As for the rest of the cast, Nicholas Hoult is pretty good as Renfield, and plays his beleaguredness quite well. Hoult has shown himself to be a very capable actor over the years, so it's no surprise that he makes the best of what he is given here. The material may be a bit lacking, but he does a solid job in the role. He plays somewhat of a straight-man, but he does get the chance to have some fun, and is quite affable as well. I was a little disappointed in Awkwafina's performance, which is more due to how the character is written as opposed to her acting. She plays Rebecca Quincy, a New Orleans police officer who is investigating the crime family that Renfield accidentally gets tied up with. Rebecca is written very one-dimensionally, and while Awkwafina does her best to salvage the character, she just isn't able to. It doesn't help that she is basically playing a straight-man to Renfield, who is playing a straight man to Dracula. This makes hers and Hoult's scenes feel a bit dull, and drag the film down a bit.
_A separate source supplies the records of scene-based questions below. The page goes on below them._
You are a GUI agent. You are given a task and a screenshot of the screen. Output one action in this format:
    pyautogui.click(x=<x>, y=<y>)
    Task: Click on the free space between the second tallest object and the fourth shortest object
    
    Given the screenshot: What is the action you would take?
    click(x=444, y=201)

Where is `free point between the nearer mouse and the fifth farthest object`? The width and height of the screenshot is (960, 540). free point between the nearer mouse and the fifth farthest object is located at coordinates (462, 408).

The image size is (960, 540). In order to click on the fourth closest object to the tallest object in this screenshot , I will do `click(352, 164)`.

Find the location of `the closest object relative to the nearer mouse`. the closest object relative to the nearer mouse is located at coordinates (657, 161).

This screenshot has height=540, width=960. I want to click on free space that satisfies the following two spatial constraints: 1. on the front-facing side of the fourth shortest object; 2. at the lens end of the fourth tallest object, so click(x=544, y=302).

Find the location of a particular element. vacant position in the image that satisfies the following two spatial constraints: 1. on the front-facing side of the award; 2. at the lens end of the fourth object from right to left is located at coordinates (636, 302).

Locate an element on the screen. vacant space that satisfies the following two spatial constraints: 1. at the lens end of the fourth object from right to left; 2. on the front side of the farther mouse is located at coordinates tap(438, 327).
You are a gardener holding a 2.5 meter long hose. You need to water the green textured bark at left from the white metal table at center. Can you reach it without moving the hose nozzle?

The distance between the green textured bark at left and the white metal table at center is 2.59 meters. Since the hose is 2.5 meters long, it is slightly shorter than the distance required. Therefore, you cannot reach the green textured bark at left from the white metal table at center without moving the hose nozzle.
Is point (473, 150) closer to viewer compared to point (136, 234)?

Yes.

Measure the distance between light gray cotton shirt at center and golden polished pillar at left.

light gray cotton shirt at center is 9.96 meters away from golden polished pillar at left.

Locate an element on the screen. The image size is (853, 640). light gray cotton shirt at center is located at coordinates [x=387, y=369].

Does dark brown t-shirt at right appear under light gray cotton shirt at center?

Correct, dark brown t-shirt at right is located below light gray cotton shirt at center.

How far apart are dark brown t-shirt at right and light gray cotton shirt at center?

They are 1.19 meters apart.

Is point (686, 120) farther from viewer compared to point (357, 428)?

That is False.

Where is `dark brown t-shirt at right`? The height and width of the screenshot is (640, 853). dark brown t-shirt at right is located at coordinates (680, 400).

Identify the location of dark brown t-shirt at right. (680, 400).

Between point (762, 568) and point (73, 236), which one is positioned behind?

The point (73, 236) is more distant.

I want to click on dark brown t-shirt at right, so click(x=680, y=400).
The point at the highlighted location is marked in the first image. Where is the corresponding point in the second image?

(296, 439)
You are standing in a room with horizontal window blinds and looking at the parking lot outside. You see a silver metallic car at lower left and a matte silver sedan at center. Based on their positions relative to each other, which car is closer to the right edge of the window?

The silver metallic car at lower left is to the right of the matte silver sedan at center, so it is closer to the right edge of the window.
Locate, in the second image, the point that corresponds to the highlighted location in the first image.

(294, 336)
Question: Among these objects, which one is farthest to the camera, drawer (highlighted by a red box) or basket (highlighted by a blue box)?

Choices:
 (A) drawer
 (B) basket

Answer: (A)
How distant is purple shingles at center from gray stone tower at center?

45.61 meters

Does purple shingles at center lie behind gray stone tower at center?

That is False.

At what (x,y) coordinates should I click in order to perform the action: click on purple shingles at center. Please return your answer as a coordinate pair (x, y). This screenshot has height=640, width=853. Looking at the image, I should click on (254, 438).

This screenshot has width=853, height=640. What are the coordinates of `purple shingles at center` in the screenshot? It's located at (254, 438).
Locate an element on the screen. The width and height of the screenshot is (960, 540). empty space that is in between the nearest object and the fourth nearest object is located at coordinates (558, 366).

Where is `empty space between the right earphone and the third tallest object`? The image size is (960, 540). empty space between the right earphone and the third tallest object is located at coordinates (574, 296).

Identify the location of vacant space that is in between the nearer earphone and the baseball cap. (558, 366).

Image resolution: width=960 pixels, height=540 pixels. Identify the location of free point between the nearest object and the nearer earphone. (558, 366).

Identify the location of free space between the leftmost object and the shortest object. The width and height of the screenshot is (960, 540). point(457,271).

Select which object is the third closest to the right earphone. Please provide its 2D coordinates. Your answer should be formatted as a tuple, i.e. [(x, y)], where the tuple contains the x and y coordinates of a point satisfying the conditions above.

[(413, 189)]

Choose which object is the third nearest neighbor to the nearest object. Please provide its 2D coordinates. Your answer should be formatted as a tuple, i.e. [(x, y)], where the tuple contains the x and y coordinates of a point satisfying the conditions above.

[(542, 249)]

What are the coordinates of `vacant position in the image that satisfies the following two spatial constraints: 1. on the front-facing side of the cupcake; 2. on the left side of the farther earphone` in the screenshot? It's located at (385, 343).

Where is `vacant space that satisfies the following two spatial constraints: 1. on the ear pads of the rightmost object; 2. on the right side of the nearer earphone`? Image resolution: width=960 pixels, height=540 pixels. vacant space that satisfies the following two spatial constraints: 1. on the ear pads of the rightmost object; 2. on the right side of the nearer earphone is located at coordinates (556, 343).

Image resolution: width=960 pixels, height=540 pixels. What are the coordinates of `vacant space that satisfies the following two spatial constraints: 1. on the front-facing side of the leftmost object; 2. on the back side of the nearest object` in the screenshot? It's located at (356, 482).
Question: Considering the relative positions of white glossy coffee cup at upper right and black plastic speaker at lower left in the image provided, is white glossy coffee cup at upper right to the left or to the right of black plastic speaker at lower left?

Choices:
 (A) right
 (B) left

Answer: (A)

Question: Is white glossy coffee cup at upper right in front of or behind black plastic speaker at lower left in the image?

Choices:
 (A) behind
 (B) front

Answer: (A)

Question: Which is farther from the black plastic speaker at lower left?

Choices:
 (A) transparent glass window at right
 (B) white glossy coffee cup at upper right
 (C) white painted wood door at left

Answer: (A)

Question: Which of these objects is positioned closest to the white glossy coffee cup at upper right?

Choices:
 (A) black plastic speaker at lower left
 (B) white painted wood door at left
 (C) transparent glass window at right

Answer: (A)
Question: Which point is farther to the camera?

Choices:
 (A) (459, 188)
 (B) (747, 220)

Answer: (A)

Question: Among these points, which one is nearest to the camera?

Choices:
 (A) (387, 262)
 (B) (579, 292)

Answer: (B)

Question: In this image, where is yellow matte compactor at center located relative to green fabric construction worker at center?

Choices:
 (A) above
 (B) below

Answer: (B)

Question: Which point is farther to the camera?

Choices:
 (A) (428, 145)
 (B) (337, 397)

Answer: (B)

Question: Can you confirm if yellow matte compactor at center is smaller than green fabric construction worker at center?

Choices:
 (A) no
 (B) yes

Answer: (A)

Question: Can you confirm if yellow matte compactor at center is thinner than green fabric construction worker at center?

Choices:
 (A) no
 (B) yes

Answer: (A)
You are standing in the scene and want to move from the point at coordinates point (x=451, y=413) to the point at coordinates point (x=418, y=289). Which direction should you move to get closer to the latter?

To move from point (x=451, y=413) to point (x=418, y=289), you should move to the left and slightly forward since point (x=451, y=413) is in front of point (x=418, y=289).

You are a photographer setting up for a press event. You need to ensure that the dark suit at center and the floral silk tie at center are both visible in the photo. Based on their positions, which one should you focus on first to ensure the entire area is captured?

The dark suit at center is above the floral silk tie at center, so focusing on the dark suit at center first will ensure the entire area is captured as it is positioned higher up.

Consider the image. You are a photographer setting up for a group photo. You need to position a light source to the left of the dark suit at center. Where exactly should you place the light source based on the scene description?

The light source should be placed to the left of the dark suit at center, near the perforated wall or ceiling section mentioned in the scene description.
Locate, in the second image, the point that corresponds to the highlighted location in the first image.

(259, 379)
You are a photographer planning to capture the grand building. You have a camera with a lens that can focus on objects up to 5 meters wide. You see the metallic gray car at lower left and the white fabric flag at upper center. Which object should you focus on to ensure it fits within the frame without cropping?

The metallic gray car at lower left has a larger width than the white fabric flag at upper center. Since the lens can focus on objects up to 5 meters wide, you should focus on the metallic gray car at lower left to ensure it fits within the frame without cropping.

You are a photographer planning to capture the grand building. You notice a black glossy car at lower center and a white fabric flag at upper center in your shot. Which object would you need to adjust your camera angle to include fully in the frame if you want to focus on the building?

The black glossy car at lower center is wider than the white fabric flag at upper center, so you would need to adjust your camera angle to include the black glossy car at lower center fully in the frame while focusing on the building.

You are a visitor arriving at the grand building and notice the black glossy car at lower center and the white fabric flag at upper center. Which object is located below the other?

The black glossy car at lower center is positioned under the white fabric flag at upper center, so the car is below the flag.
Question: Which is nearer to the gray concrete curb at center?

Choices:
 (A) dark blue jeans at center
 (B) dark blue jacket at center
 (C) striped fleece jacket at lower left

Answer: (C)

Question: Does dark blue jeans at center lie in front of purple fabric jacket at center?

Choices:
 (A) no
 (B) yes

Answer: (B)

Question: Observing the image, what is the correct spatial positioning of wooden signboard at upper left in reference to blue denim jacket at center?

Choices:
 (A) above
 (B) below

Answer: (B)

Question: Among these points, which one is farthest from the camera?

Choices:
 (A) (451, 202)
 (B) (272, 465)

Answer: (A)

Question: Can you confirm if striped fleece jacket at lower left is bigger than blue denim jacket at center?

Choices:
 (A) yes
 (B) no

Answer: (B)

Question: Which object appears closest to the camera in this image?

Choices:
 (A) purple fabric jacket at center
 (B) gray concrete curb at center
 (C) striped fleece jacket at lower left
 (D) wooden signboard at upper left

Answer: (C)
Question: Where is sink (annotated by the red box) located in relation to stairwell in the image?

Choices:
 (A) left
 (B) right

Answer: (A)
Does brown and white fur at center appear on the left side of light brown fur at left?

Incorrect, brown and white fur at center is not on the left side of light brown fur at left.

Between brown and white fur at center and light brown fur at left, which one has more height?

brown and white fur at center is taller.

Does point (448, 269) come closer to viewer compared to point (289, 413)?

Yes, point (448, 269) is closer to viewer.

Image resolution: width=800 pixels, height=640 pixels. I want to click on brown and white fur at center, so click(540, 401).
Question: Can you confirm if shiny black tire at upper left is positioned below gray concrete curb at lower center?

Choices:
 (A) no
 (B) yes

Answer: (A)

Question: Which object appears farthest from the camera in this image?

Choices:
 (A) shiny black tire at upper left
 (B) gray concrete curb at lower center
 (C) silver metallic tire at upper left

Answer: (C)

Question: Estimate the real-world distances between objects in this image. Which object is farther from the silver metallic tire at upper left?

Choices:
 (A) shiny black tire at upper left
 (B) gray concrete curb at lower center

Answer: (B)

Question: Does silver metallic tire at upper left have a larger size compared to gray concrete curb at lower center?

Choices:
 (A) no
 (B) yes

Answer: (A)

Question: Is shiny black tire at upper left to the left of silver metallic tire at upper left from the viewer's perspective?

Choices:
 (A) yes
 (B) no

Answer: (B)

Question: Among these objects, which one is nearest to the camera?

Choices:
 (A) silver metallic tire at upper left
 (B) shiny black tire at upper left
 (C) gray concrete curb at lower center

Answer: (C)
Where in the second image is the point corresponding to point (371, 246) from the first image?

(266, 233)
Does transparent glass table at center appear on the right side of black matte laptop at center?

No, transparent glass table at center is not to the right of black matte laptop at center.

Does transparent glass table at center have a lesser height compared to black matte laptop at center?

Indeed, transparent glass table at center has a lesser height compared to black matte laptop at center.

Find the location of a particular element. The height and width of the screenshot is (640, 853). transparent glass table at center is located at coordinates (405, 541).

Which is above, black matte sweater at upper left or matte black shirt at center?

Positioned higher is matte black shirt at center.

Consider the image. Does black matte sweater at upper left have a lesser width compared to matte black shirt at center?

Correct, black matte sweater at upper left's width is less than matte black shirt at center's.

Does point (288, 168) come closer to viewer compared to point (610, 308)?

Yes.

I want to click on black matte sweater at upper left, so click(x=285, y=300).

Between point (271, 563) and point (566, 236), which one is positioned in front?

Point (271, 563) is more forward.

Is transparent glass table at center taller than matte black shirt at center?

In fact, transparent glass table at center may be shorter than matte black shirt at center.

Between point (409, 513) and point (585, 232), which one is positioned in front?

The rest of the cast is fine, but their characters are also poorly written. It's a shame, because the cast has a lot of talent, but the material doesn't serve them well at all.
Save for Nicolas Cage's performance, Renfield is a pretty big disappointment. It wants so badly to be a wild, over-the-top horror-comedy, but it feels caught being that and being something more palatable for mainstream audiences. It ends up feeling uneven and uninspired, and wastes its potential in almost every regard. I can't help but feel that there was a clearer vision with this film, but it got mangled in the process. I truly wish that it would have focused much more on the dynamic between Renfield and Dracula, as I do think that would have helped it a bit. Instead, the film is unfocused and mediocre at best, and fails to leave much of an impresssion.